Problem statement. Check each line of the material for the string "center", then give only how many lines have it.

Supplied data.
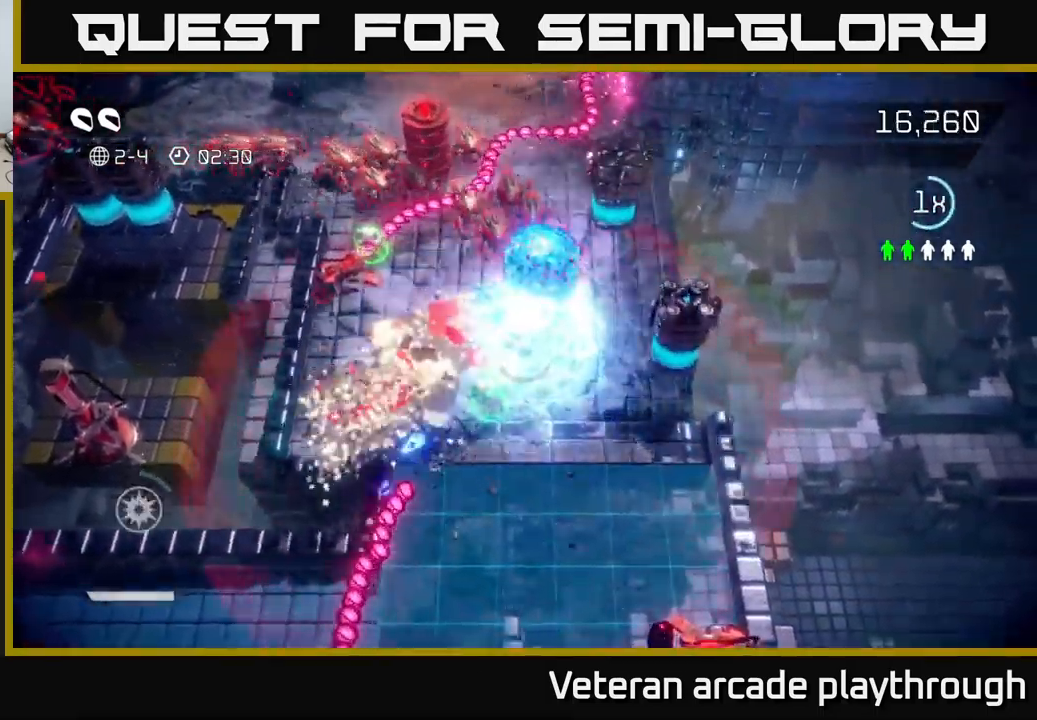
{"buttons": [], "left_stick": "down-right", "right_stick": "left", "events": [[150, "left_stick", "down"], [467, "right_stick", "left"], [484, "left_stick", "down-right"]]}
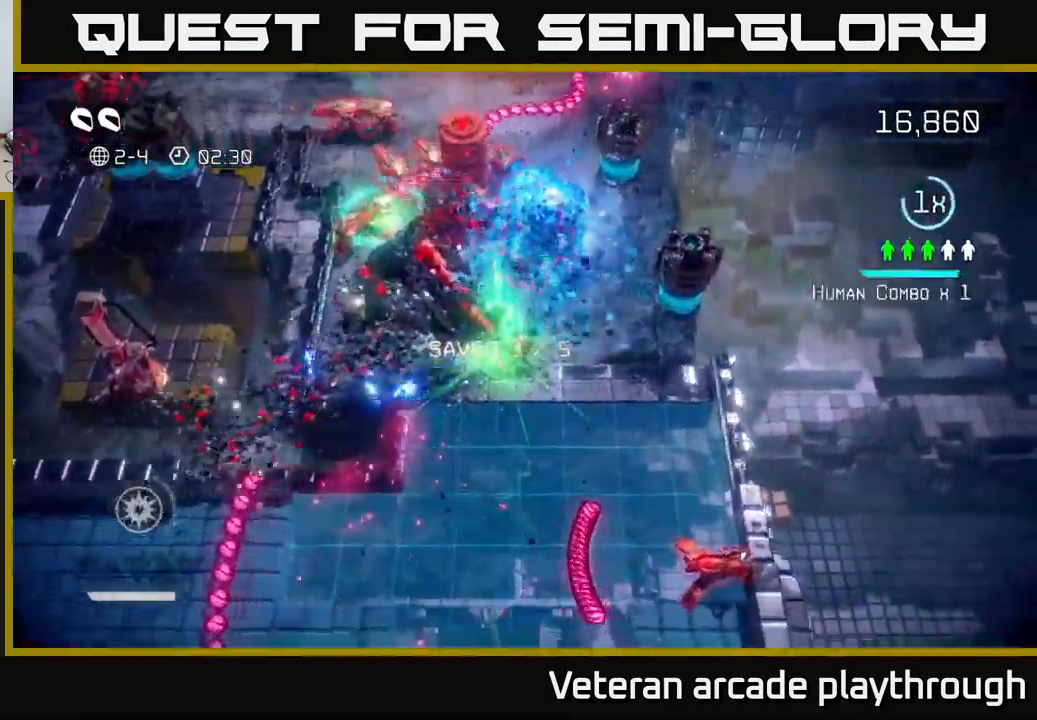
{"buttons": [], "left_stick": "down", "right_stick": "up-left", "events": [[84, "right_stick", "up-left"], [317, "left_stick", "center"], [434, "left_stick", "down"]]}
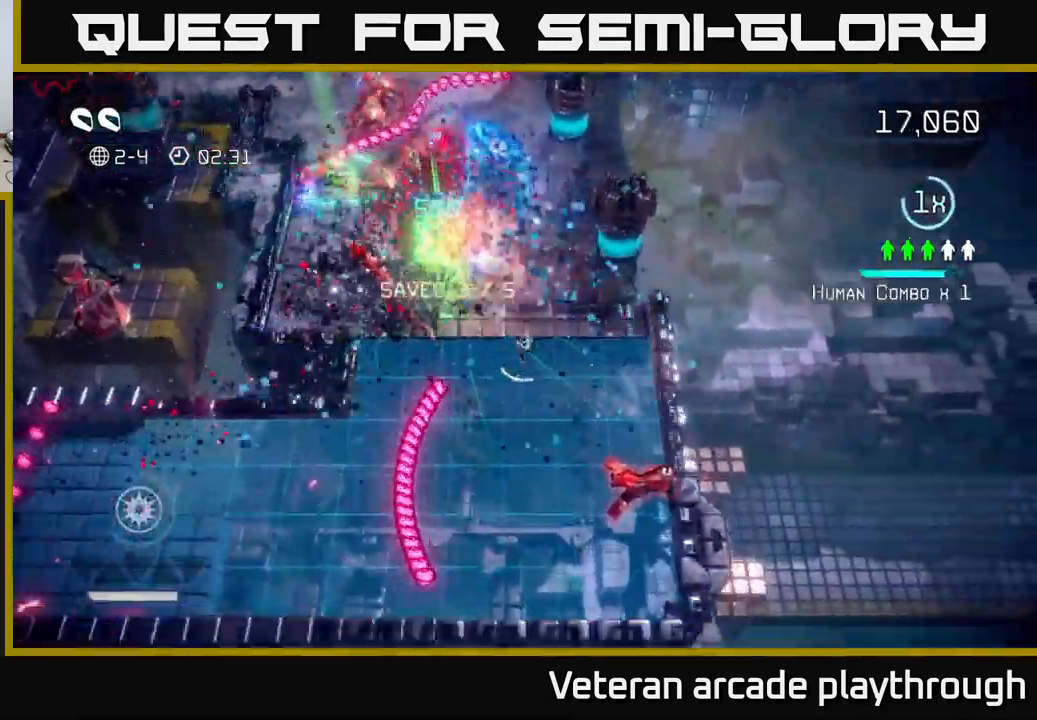
{"buttons": [], "left_stick": "center", "right_stick": "up-left", "events": [[50, "left_stick", "down-right"], [317, "left_stick", "up-right"], [467, "left_stick", "center"]]}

Exercise result. 2